Undergraduate and Graduate Summer Research Experiences in Artificial
Intelligence and Machine Learning at Bryn Mawr College
Apply by *March 1, 2013* for full consideration. We will continue to
accept applications after this date until all positions are filled.
Spend ten weeks of your summer working on exciting projects in artificial
intelligence and machine learning at Bryn Mawr College! We have openings
for several undergraduate or graduate research assistants to work on two
grant-sponsored research projects this summer. Student participants will
join a research team with other students, Prof. Eric Eaton, and one
postdoctoral researcher to carry out a detailed program of research toward
scholarly publications. Students will present the results of their
research during the final week of the program at Bryn Mawr College, and
(if appropriate) at their home institutions and/or other academic venues,
such as research conferences.
All students who are beginning their junior or senior undergraduate year
in Fall 2013 or who will graduate during the Spring 2013 semester, and
all graduate students are eligible to apply. To be considered, you should
have a background in either computer science, mathematics, physics, or
statistics and have strong grades in your major. Although it is not
required, it would be beneficial if you have taken and done well in at
least one course related to artificial intelligence, machine learning,
robotics, statistics, or topology.
Brief descriptions of the two sponsored research projects are listed
below:
LIFELONG MACHINE LEARNING -- Most current machine learning methods learn a
model for a single data set, and then forget that model completely when
they are applied to another data set. In contrast, human learning retains
information between learning tasks, developing skills over a lifetime of
experience. This project will focus on developing methods for computers
to learn continually from and transfer knowledge between multiple learning
tasks, enabling the continual development of skills
through lifelong machine learning. The development of lifelong machine
learning has the potential to enable a new class of learning systems
capable of learning a diverse set of skills over time and then adapting
those skills as needed to changes in the environment. Within this
project, we are also developing methods for users to instruct learning
systems, enabling the users to teach and shape behaviors over time. We
are applying these lifelong learning methods to a variety of domains,
including robotic control and coordination in a multi-agent simulator, and
facial expression recognition from images.

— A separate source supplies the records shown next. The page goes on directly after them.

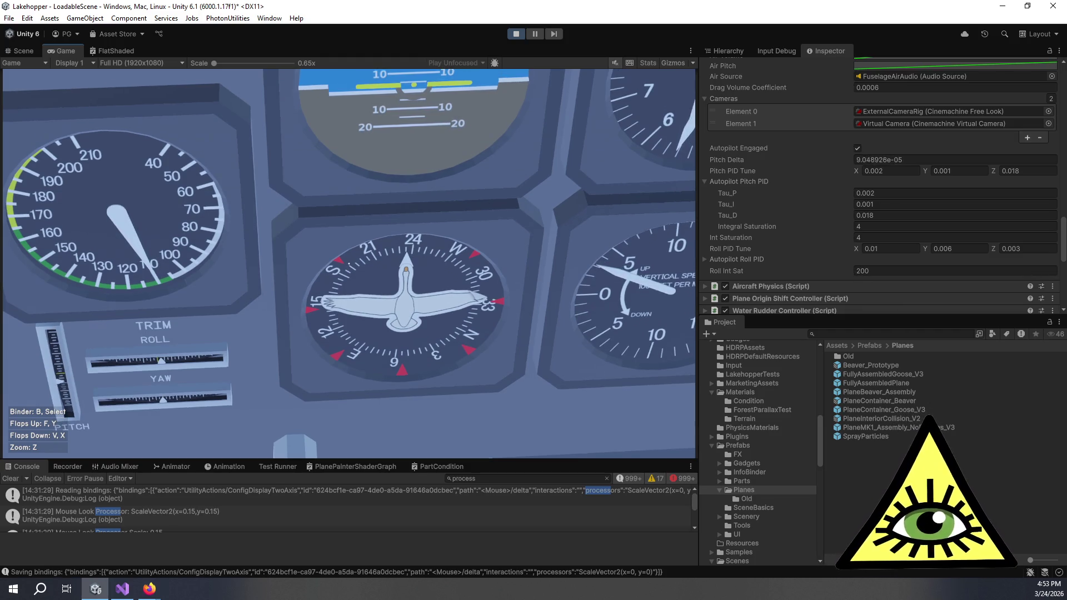
pyautogui.press('z')
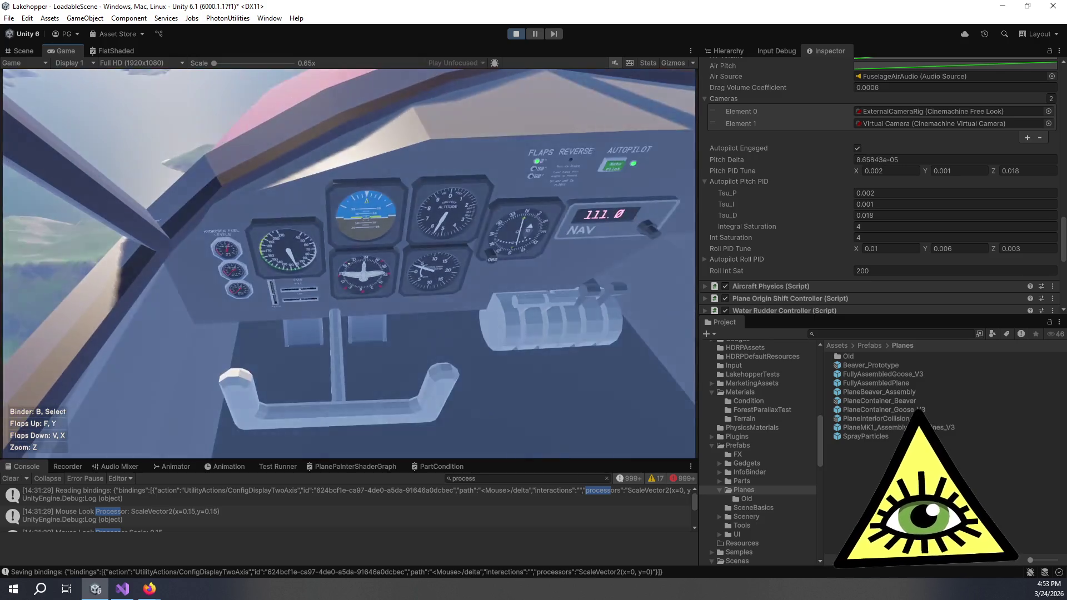
# Set the pitch PID gains to Z 0.02 and X 0.0022, then resume flying.
pyautogui.doubleClick(1012, 171)
pyautogui.write('2')
pyautogui.click(899, 172)
pyautogui.write('2')
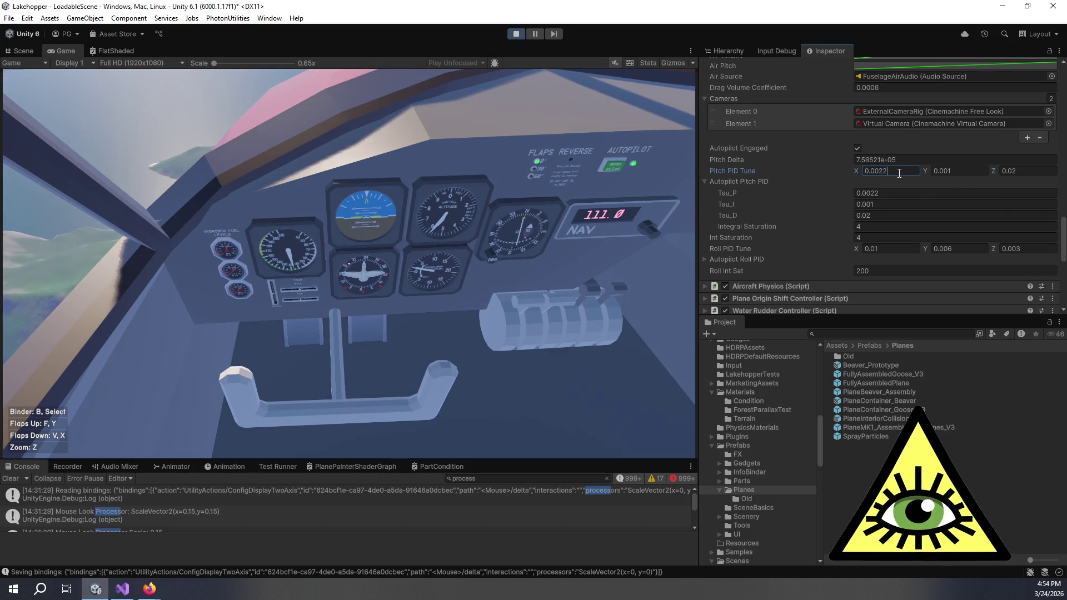
pyautogui.click(667, 178)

SOCIAL NETWORK ANALYSIS -- Networks occur in many different applications,
including social networks, corporate organizations, chemical interactions,
and biological regulatory networks. Relational networks represent the
connections between entities as a graph, providing an intuitive and
structured representation of this knowledge. Often, these networks
contain natural communities of entities, such as groups of friends or
project teams, that is useful for analyzing the structure of the network.
This project focuses on automatically identifying these natural community
structures in heterogeneous networks that contain more than one type of
entity (e.g., a graph of connections between individuals, corporations,
and locations). We will then apply these natural community structures to
learning and dimensionality reduction (i.e., compression) in the graph.
This project builds on concepts from topology and statistical physics.
On-campus housing and meals are available for student participants, along
with a variety of professional development workshops and summer
activities.
Application instructions and further details are available online at
http://cs.brynmawr.edu/~eeaton/openpositions.html
Bryn Mawr College is an affirmative action/equal-opportunity employer.
Minority candidates and women are especially encouraged to apply. Hiring
is contingent upon eligibility to work in the United States. Bryn Mawr
College is located in the suburbs of Philadelphia and is convenient to
major air and train transportation hubs.